---------- Recorded data ----------

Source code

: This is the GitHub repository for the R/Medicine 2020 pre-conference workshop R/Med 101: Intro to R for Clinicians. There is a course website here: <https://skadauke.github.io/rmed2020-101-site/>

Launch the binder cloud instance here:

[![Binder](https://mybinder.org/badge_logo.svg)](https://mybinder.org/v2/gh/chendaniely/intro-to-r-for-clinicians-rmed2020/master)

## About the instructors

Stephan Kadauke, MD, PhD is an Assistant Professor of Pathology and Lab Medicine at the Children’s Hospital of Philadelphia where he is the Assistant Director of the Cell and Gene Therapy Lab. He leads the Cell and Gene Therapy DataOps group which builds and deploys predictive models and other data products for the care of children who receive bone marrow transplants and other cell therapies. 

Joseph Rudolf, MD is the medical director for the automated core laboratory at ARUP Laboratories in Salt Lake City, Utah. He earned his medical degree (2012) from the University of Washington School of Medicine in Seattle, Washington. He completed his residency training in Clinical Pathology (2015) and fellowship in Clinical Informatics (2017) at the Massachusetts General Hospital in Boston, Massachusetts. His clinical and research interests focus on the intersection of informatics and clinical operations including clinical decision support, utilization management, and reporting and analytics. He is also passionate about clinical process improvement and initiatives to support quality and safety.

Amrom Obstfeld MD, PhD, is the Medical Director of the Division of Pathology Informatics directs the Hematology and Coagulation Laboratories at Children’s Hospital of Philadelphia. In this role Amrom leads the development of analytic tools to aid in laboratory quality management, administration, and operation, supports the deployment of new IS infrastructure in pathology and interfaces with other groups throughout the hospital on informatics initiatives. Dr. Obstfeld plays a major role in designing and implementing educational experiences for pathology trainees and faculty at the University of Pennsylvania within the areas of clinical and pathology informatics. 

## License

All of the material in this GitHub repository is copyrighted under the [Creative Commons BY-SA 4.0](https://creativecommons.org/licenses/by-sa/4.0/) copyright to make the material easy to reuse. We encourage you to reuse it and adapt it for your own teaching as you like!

----------
---------- Recorded data ----------

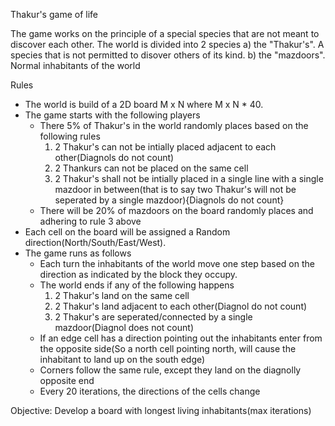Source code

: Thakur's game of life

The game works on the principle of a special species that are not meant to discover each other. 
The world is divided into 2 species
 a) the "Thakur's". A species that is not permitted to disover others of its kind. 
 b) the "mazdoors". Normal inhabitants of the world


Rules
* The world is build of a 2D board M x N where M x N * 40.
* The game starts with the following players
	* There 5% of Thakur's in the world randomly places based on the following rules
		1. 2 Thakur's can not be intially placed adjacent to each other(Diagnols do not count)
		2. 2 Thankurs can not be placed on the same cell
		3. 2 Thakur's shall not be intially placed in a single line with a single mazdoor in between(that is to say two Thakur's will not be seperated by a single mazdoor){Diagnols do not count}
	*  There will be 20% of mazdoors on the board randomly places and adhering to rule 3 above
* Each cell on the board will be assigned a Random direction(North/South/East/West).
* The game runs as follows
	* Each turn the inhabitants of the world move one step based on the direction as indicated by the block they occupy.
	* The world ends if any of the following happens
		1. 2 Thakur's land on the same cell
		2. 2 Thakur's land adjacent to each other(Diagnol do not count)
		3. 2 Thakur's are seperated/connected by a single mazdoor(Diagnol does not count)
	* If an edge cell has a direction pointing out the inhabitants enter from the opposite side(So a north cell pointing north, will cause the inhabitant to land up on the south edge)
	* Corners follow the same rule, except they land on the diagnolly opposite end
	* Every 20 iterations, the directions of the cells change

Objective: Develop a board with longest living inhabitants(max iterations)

----------
---------- Recorded data ----------

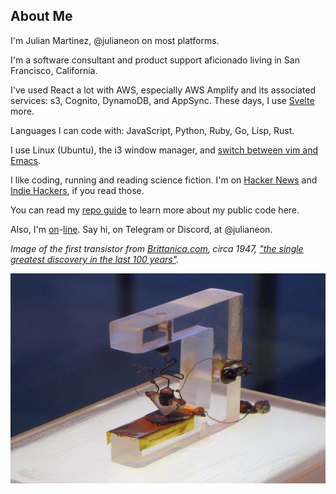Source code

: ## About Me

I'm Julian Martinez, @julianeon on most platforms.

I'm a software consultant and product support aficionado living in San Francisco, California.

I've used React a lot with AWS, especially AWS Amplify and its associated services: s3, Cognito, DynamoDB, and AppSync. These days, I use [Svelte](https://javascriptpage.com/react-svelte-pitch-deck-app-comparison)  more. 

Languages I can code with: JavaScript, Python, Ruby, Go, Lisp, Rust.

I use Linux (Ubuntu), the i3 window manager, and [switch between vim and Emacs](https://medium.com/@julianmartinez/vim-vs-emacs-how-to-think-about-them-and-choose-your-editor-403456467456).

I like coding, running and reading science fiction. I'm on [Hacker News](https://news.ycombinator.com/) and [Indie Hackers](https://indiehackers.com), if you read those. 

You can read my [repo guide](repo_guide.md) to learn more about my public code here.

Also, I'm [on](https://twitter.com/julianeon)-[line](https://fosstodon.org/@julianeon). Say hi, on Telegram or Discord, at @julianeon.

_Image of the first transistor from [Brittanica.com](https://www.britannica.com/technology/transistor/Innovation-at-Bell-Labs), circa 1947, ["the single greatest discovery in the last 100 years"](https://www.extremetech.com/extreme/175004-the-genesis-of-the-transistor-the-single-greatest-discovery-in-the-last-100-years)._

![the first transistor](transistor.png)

----------

Copy every line where the word "mazdoors" is present in the entries above.

 b) the "mazdoors". Normal inhabitants of the world
	*  There will be 20% of mazdoors on the board randomly places and adhering to rule 3 above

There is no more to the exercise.